Forget dorm fridges and winecoolers and any other dirt-designed half-assed solutions. combine your flat-screen fund with your fridge fund and buy one of these:
Norcold NRF30 AC / DC Portable Refrigerator / Freezer

post some pics of your cabin- you may have space you can utilize and don't even realize it, for example building in a sliding sink that slides into the quarterberth for example, or one that folds up in the head. Some omnboard water storage will also make you less dock-dependent- it's a sailboat, not a houseboat, dammit!


----------



## katsailor (Jan 6, 2013)

Campmor.com is a great site for camping equipment, check out the jetboil stove, I used one on my motorcycle cross country camping trips. That and a bottle of water was all I needed, you have the luxury of living in a Marina which will give you access to hot showers, toilet that flush, etc.
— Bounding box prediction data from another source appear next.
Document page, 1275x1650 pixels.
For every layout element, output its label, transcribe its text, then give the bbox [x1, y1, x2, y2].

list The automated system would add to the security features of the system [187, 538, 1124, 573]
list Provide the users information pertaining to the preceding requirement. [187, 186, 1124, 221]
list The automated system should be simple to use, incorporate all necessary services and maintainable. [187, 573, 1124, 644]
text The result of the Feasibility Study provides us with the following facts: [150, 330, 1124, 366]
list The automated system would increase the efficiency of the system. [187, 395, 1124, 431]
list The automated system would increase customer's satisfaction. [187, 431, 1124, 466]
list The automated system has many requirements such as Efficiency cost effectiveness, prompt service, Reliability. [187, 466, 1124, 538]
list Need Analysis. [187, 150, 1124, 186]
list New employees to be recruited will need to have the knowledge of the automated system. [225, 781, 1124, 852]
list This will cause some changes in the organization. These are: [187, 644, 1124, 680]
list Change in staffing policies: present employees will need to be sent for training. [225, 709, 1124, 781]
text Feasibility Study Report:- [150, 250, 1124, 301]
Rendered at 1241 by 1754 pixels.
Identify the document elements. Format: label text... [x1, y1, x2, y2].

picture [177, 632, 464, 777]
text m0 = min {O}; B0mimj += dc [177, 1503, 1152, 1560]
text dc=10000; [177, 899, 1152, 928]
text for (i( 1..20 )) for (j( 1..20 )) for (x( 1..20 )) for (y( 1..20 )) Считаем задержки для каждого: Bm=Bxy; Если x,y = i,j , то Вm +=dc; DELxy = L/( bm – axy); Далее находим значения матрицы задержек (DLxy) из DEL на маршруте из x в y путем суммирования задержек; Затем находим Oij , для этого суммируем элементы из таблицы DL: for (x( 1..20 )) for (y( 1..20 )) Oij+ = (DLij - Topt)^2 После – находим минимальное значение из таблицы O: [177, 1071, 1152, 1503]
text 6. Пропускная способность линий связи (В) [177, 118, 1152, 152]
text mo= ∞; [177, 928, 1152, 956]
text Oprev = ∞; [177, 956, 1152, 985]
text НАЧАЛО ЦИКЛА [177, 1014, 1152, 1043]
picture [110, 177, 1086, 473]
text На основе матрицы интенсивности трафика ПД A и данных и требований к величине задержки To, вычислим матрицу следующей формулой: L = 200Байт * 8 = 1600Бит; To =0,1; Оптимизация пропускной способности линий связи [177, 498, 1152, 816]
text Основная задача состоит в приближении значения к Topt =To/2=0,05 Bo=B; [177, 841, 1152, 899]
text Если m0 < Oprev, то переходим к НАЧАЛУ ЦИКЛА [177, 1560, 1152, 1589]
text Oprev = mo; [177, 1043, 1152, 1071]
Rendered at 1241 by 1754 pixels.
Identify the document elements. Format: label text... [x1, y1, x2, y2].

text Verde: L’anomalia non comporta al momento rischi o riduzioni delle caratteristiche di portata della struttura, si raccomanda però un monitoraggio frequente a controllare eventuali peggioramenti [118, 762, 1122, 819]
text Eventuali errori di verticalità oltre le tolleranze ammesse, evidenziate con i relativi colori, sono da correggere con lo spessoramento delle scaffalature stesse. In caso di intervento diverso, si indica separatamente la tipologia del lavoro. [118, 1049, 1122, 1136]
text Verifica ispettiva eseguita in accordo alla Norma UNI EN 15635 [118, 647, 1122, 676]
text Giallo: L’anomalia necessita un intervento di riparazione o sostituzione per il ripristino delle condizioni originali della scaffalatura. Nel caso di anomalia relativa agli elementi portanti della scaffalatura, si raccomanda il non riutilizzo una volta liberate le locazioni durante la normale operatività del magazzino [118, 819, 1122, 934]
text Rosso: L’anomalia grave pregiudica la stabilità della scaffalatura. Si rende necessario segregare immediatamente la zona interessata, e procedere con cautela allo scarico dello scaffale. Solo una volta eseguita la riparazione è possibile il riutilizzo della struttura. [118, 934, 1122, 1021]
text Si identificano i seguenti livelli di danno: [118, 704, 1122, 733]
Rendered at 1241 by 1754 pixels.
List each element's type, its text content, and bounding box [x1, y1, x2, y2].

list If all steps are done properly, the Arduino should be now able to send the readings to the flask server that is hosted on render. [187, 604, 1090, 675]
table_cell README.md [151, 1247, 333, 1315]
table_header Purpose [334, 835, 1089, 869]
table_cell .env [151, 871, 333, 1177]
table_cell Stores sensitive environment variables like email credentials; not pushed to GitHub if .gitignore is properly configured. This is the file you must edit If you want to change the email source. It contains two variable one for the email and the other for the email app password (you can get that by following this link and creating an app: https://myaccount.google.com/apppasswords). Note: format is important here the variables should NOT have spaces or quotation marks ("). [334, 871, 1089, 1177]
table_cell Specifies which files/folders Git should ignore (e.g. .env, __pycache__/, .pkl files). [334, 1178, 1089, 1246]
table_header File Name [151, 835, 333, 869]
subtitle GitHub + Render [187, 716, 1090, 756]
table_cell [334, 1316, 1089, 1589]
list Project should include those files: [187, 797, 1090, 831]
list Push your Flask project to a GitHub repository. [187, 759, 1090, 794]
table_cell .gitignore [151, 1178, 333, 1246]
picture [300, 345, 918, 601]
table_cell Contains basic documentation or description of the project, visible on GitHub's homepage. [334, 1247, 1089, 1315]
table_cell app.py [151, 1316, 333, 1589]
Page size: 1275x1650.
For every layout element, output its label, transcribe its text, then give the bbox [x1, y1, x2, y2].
You could even put a grill on the dock if your marina will allow it.


----------



## CptBradford (Mar 28, 2013)

haha i agree i may be over doing it i just want to be comfortable and be able to spend my mind with out going crazy just starring at the walls of my cabin on rainy days....i will post some pics of the cabin tomorrow and let yall take a look and see if anyone has any ideas....there is alot of space where a kitchenette used to be but i dont intend to put it back in the boat...but the slide out sink it had may be convenient....


----------